A team of 1
Jul 09, 2015
Many times I’ve been asked a question about our agency, ActBeyond, “How big are the teams?” For us, the average size of a team is probably about 2 or 3 people.
Rare is the team in one city that is much larger than that.
The second question I am then asked is, “How is that a team? How is a husband and wife couple a ‘team’?”ActBeyond is not the only organization with ‘teams’ about this size.
I know of at least one other very large organization where the local teams average about 4, and many of their teams are far smaller than that.
I’ve tried to communicate how this works before, but today a colleague of mine, Jim H., gave me a great illustration.
“How can you be on a soccer team of 1? You can’t be a team of 1.” I laughed, as did he–but then he snuck the “clincher point” in.
“But if I go into a poor community with a soccer ball, and I kick the ball out into the air over the field, before that ball hits the ground there’ll be 20 people ready to play.
Then it’s just a matter of setting the goals.
The team comes from the field.” This is exactly what I’ve tried to say, but this illustration caps it.
There are places where a couple go and they labor, and they try to get in short-term workers to help, and they try to recruit long-termers as well, and fail.
They try to reach the people–and fail, because they can’t recruit enough workers from home to join them in the work.

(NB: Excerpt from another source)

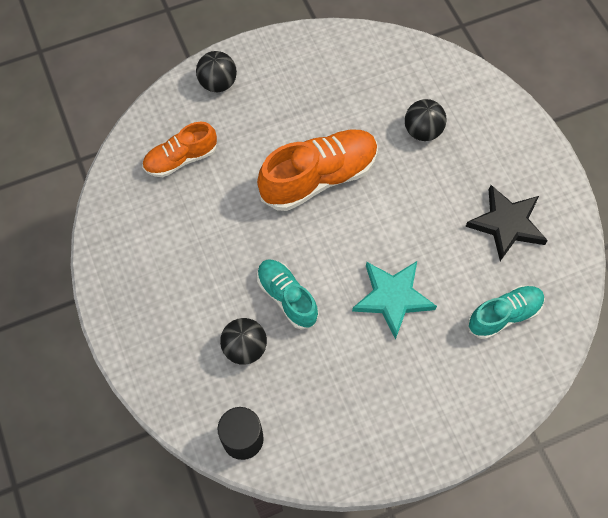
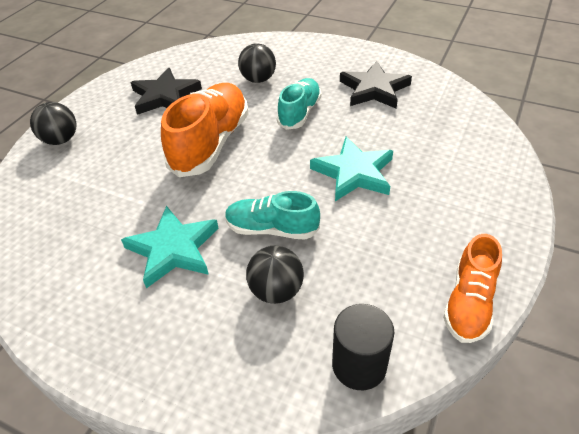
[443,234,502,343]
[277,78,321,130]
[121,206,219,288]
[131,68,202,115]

There is another approach: a small team of Westerners builds a larger local team.
One couple I interviewed during our recent Worldwide Conference went to a very unreached area.
After a long effort, they found a “near culture insider” who was inspired and motivated by the idea of a movement.

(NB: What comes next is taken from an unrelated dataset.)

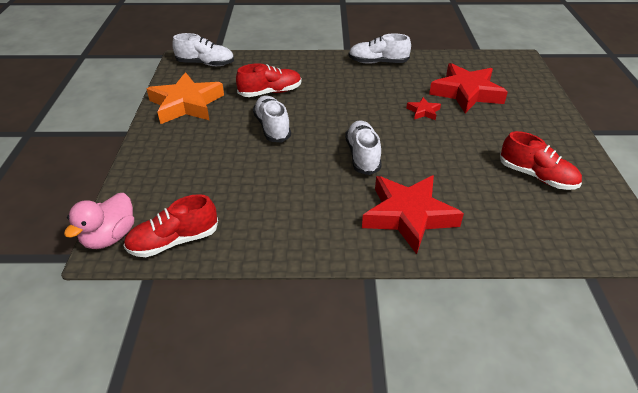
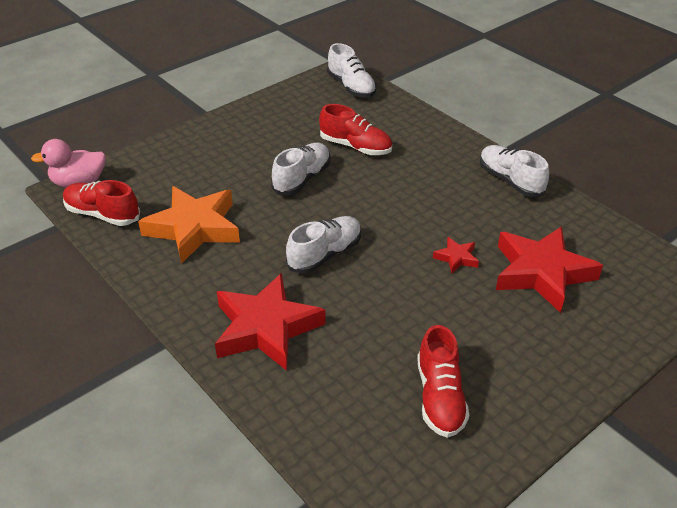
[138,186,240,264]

He began working, and they supported him by cross-pollinating best practices, tools, and thinking.
As a result of the insider’s work, more workers were raised up.
Using movement thinking and reproducible processes, they were planting churches.
After about 2 years, they were at nearly a thousand churches.
If we try to recruit a “soccer team” from the West to come and play in a spot, all we’ll get is an audience.
But if we just bring the soccer ball, pretty soon we could have lots of local players–and maybe, pretty soon, those players will want to “compete” with us to make “team players” of the rest of the world. The team is in the field.